The last decade has witnessed an unprecedented economic growth in Bangladesh, which was once described as a basket case. Even critics of the Hasina regime would agree that a steady growth rate of seven percent in the past decade has pushed Bangladesh closer to acquiring the status of a middle-income country. Dhaka would parallel cities in eastern India in terms of cash flow, with a fast-emerging middle class.
Japan, which is working closely with India to develop a segment of infrastructure in Bangladesh, is thinking big when it comes to its investments in Bangladesh. It is incentivising its companies to shift manufacturing facilities out of China and has added Bangladesh to a list of preferred destinations for relocating the factories, according to a recent Bloomberg report.
A Special Economic Zone (SEZ) is being set up in Bangladesh to lure Japanese firms’ production facilities. The industrial zone sprawling on 1,000 acres in the Araihazar sub-district, 32 kilometres away from Dhaka, is expected to bring in US$ 20 billion in Japanese investments. The Bloomberg report quoted the Bangladesh Economic Zones Authority, where the Authority stated that over the last 10 years, the number of Japanese companies operating in Bangladesh has tripled to about 300.
It is PM Hasina’s contribution that has transformed a least developed country such as Bangladesh into a developing country now, going by economic indicators. Her first term as Prime Minister (1996–2001) was a warm-up phase, coming after years of decay and deadlock caused by the assassination of Sheikh Mujibur Rahman in 1975. It, however, faltered as the BNP-Jamaat alliance took over and unleashed a reign of violence, corruption, religious extremism, and militancy that lasted for a full term of five years from 2001. In 2008, she came up with her party’s manifesto, ‘Charter for Change-Vision 2021,’ and managed a landslide victory in the parliamentary election held on 29 December 2008. She became the PM for the second consecutive term in 2014, against all odds.

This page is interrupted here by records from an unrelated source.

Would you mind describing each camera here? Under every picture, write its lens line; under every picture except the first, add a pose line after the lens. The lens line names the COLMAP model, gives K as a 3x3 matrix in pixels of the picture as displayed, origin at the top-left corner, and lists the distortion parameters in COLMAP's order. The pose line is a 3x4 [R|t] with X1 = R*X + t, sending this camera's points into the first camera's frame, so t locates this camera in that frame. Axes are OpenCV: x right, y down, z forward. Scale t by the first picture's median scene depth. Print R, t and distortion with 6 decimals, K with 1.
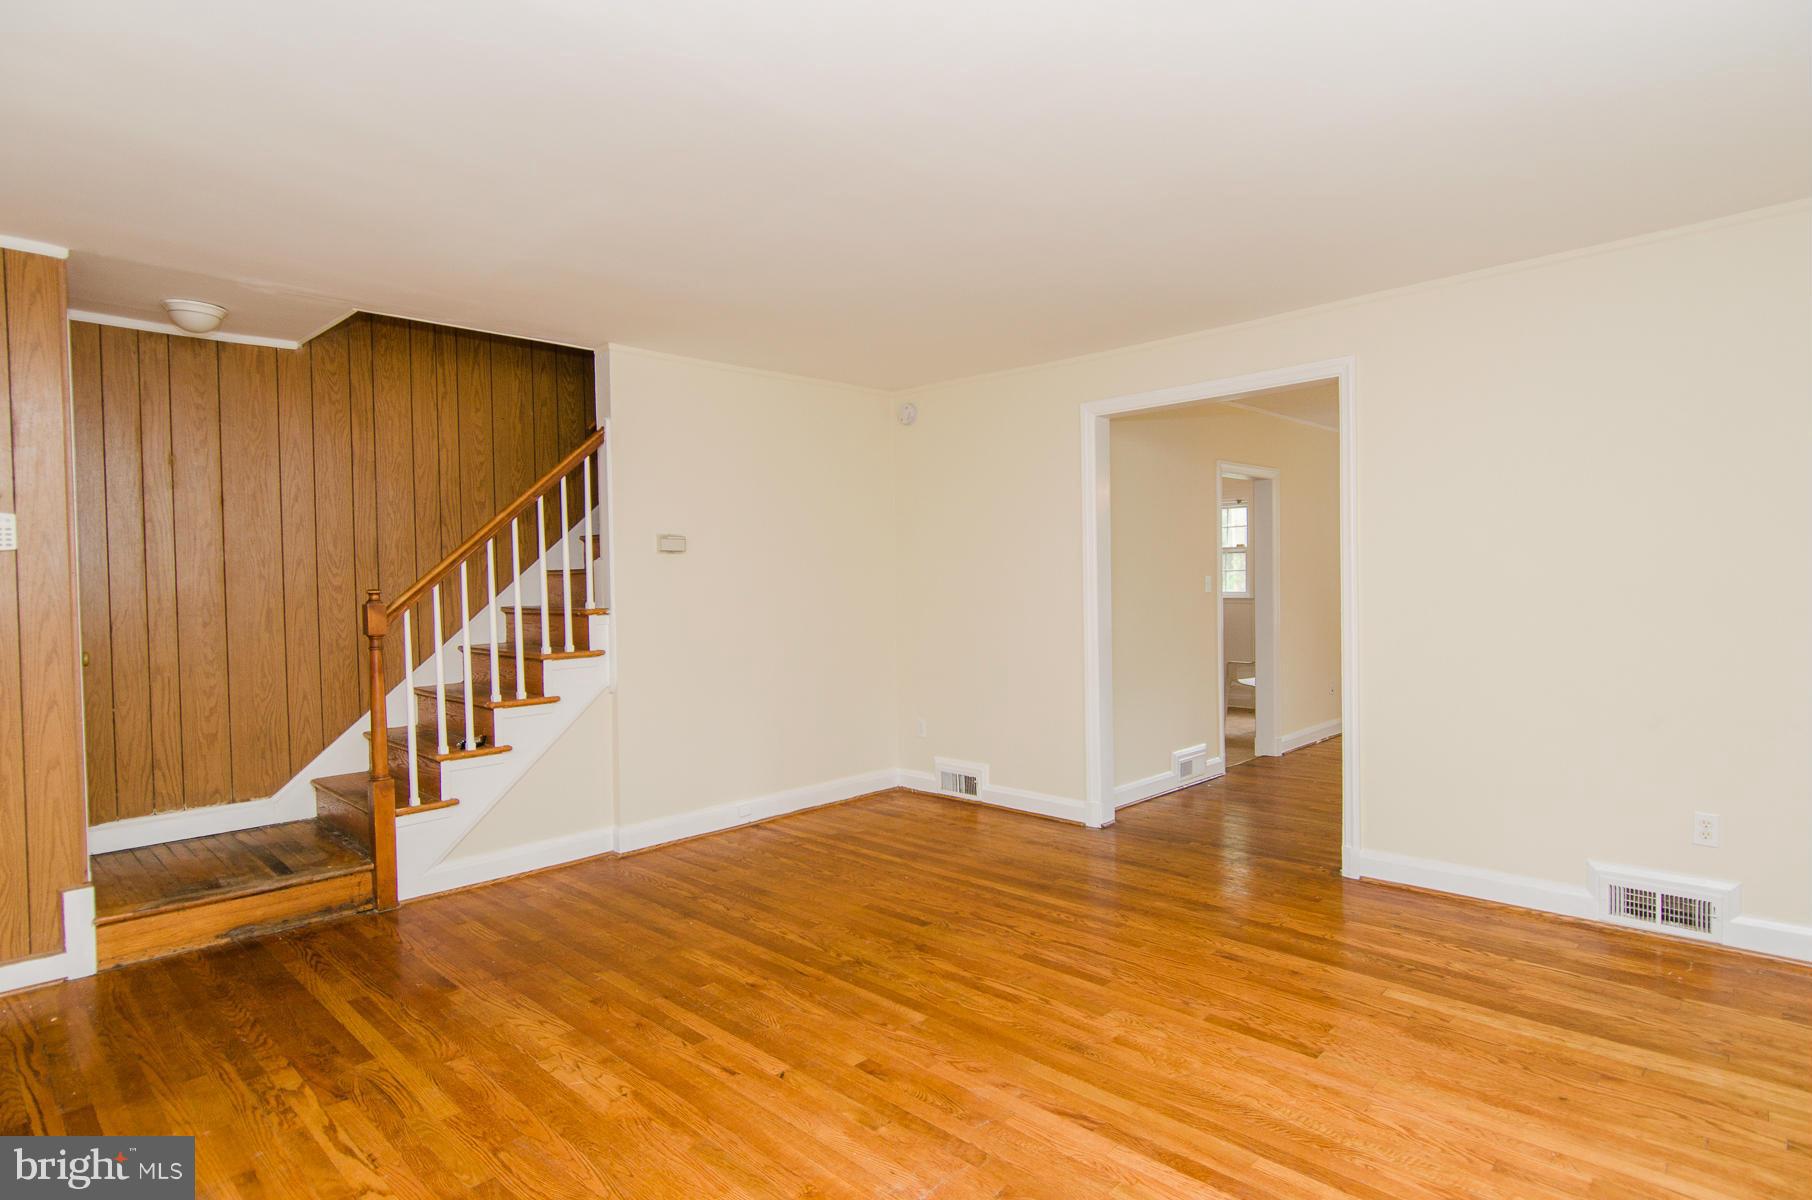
lens RADIAL K [[999.0, 0, 906.0], [0, 999.0, 600.0], [0, 0, 1]] dist [0.000578, 0.000110]
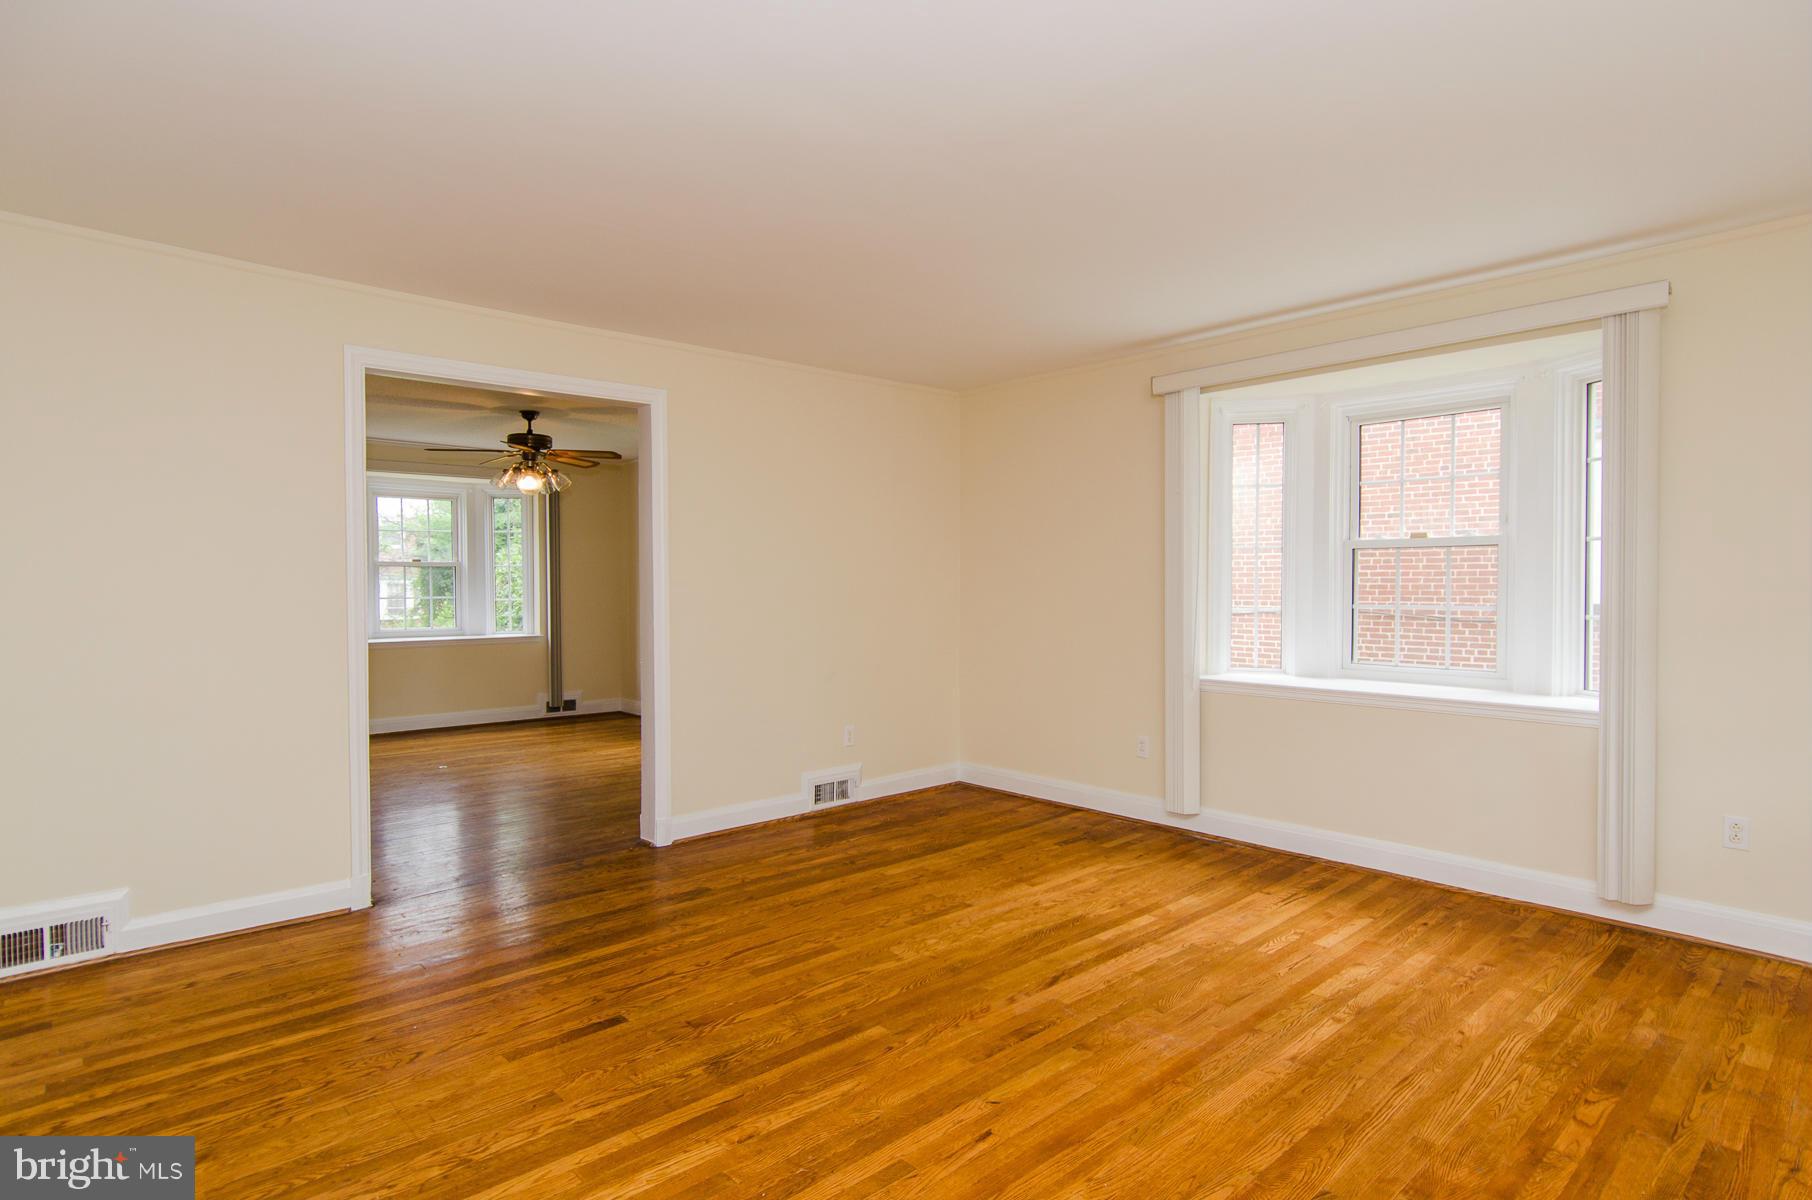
lens RADIAL K [[954.6, 0, 913.5], [0, 954.6, 602.2], [0, 0, 1]] dist [0.000426, -0.000866]
pose [[0.032350, -0.004146, 0.999468, -0.850326], [0.023753, 0.999712, 0.003378, -0.006412], [-0.999194, 0.023631, 0.032439, 0.849153]]
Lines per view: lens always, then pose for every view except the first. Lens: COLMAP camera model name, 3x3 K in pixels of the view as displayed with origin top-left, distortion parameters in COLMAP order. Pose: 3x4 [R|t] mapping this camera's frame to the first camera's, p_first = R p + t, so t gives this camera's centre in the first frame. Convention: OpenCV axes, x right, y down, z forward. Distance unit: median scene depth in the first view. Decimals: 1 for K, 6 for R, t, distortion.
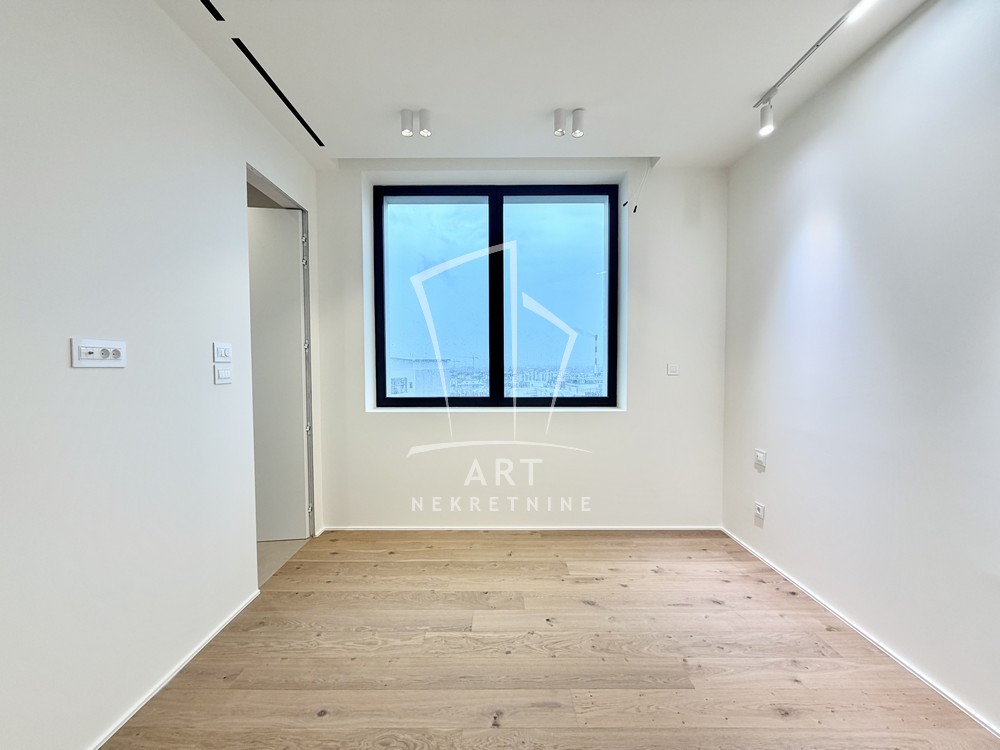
lens RADIAL K [[397.3, 0, 496.4], [0, 397.3, 376.3], [0, 0, 1]] dist [0.000746, 0.000006]
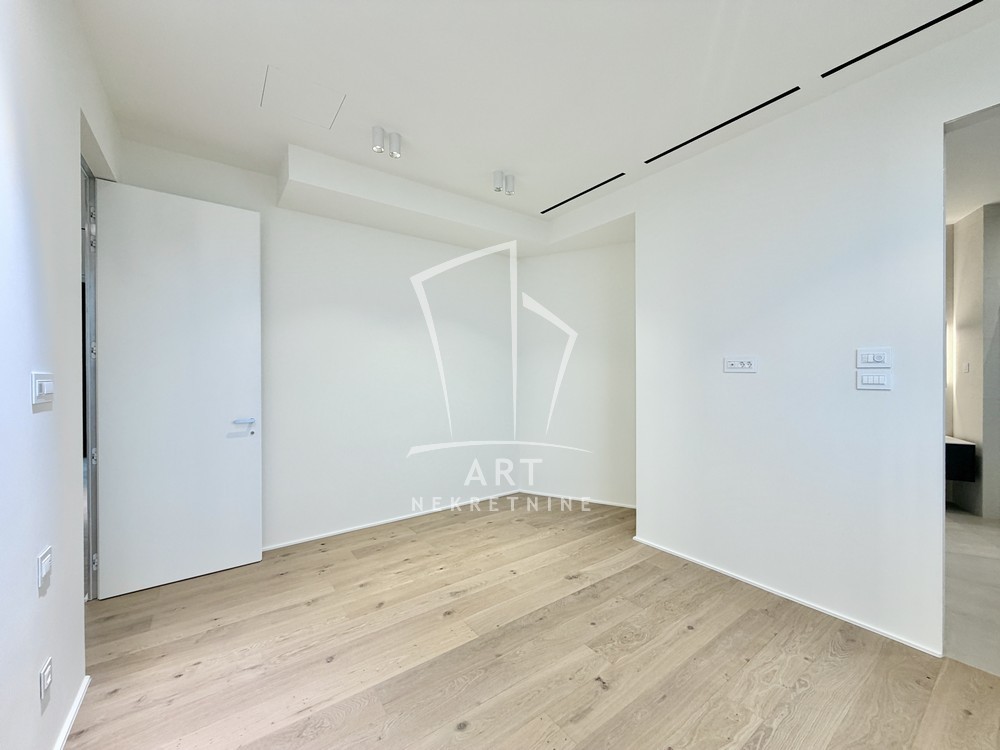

The Central Bank’s — Bangladesh Bank — data indicate that the country had received FDI worth US$ 961 million in 2008–09, while FDI inflow increased to US$ 2,454.81 million in 2016–17. Bangladesh received US$ 2,607 million worth of foreign investment from July to May in 2017-18, according to the latest data of Bangladesh Bank.
Connectivity between Bangladesh and neighbouring countries, including India, has received a great boost in the past 10 years as well. Bangladesh is playing a leading role in the Bay of Bengal Initiative for Multi Sectoral Technical and Economic Cooperation (BIMSTEC), which groups together Bangladesh, India, the Maldives, Sri Lanka, Thailand, Nepal, and Bhutan in a forum for multilateral cooperation.
Bangladesh is uniquely positioned to take advantage of its location in the eastern region of South Asia. It will be a hub for initiatives that seek to connect Bangladesh, Bhutan, India, and Nepal with ASEAN and other East Asian countries. With deeper trade, investment, and connectivity linkages within the sub-region, Bangladesh can benefit from new markets and new import sources of high-quality and better-priced products.
Bangladesh is trying to engage in various sub-regional connectivity projects via road, rail, and sea routes with India. These connectivity projects can create more trade opportunities for Bangladesh and the Northeastern states of India. Notwithstanding the pandemic, India launched several connectivity initiatives with Bangladesh in 2020 across sectors that will enable further economic integration of the region. Further regional connectivity between Bangladesh and its neighbours is expected to happen during the implementation of the planned concept of the “Blue Economy.”
The erstwhile Khaleda Zia regime in Bangladesh had strong reservations about granting connectivity and transit to Bangladesh’s neighbours, on the pretext that it would infringe on the sovereignty of the country. It was the Hasina-led government that realised that granting connectivity and transit was a win-win situation for Bangladesh as, apart from earning revenue, it would allow local entrepreneurs to access the markets in Northeast India and beyond, and it will enable greater people-to-people contact in a smooth way.
The challenges before PM Hasina in the next three years — who has an unprecedented parliamentary majority — would be to guard against falling into a Chinese debt trap, to fight corruption, and to strengthen institutions to maintain economic growth.